What is fault detection?

In many processes, such as industrial, manufacturing, chemical, water/wastewater treatment, etc., it is important to identify and quickly respond to any abnormal changes, outliers, or anomalies (“faults”) in the process that may damage process equipment or negatively impact environmental or human health.

Some examples of faults include:

  • Sensor failure
  • Unexpected changes in process behavior
  • Degradation of sensors or mechanical devices over time

Fault detection is the process by which faults are identified (“detected”). Many methods for fault detection exist, including various supervised and unsupervised machine learning methods. However, these methods can often be difficult to fit or interpret, especially when a large amount of data is not available in advance. Another approach is to use SPC methods, which are a more traditional statistical solution that are typically much easier, faster, and more interpretable, often without sacrificing much (if any) fault detection performance.

What is SPC?

Statistical process control, or SPC, is a data-driven approach than can be used to detect faults in real-time. Instead of solely relying on extensive domain expertise, SPC methods can be applied to assist with identifying potential points in time when outliers may have occurred or the process may be “out-of-control”, meaning that the process no longer is operating as it should be.

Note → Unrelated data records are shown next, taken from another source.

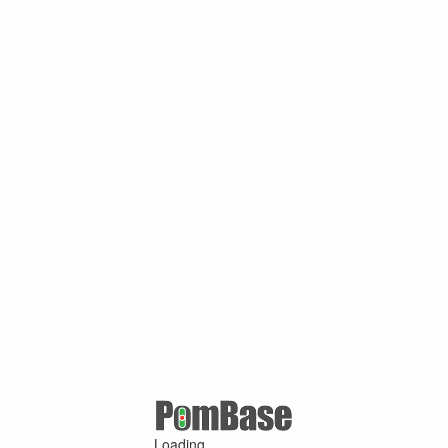
Loading ...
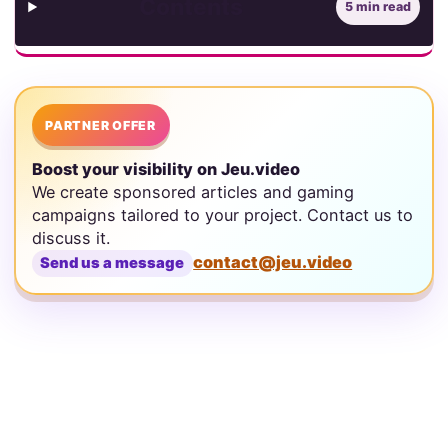
Contents
5 min read
PARTNER OFFER
Boost your visibility on Jeu.video
We create sponsored articles and gaming
campaigns tailored to your project. Contact us to
discuss it.
contact@jeu.video
Send us a message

SPC was largely introduced and initially developed by Walter A. Shewhart to monitor the manufacturing of military munitions. However, applications of SPC are widespread and can be used in a variety of settings to determine if a process is performing as expected or not. This provides valuable information for process and quality improvement and can help cut costs, decrease interruptions in the process, etc.

How does SPC work?

To understand SPC, it’s important to first define some terms. In most SPC applications, we typically define two phases:

Phase I: What does normal operating behavior look like?

  • Examine historical data, decide if the process is stable (in-control)
  • Use historical data to mathematically define what normal operating behavior looks like

Phase II: Does the process look different from normal operating behavior?

  • Determine if new observations are in-control or out-of-control

We can often think of Phase I as “building” or “training” our model and Phase II as “deploying” or “testing” the model to make decisions as new data is collected.

Usually, SPC is used to monitor two aspects of a process: the mean (average) value of a variable, or the variability of the variable.

Example

A simple example of using SPC to monitor the mean value of a single variable of interest is shown in the figure below, which comes from this website, which has some other links and basic useful information about SPC:

SPC example for monitoring the mean of a single variable (https://www.statisticshowto.com/statistical-process-control/).

The figure above shows values being plotted at different points in time connected by lines. Important components of the plot are the

  • average values of the variable of interest over time (plotted with squares and connected by lines)
  • center line (CL) (middle of the plot)
  • upper and lower control limits (UCL and LCL) (dashed lines)

The center line is often the mean value of Phase I (historical) data and represents what the mean of the variable should be under normal operating conditions.

The control limits are often set a certain number of standard deviations (of the Phase I data) above and below the center line. The control limits represent acceptable limits of the mean value of the variable under normal operating conditions.

In the upper right of the plot, there are some points in red that exceed the upper control limit. These points indicate observations that are abnormal from what we would expect under normal operating conditions. Whenever a point exceeds a control limit, it is important to look at the process and determine what caused the exceedance. If values continue to exceed the control limit, the process could be negatively affected.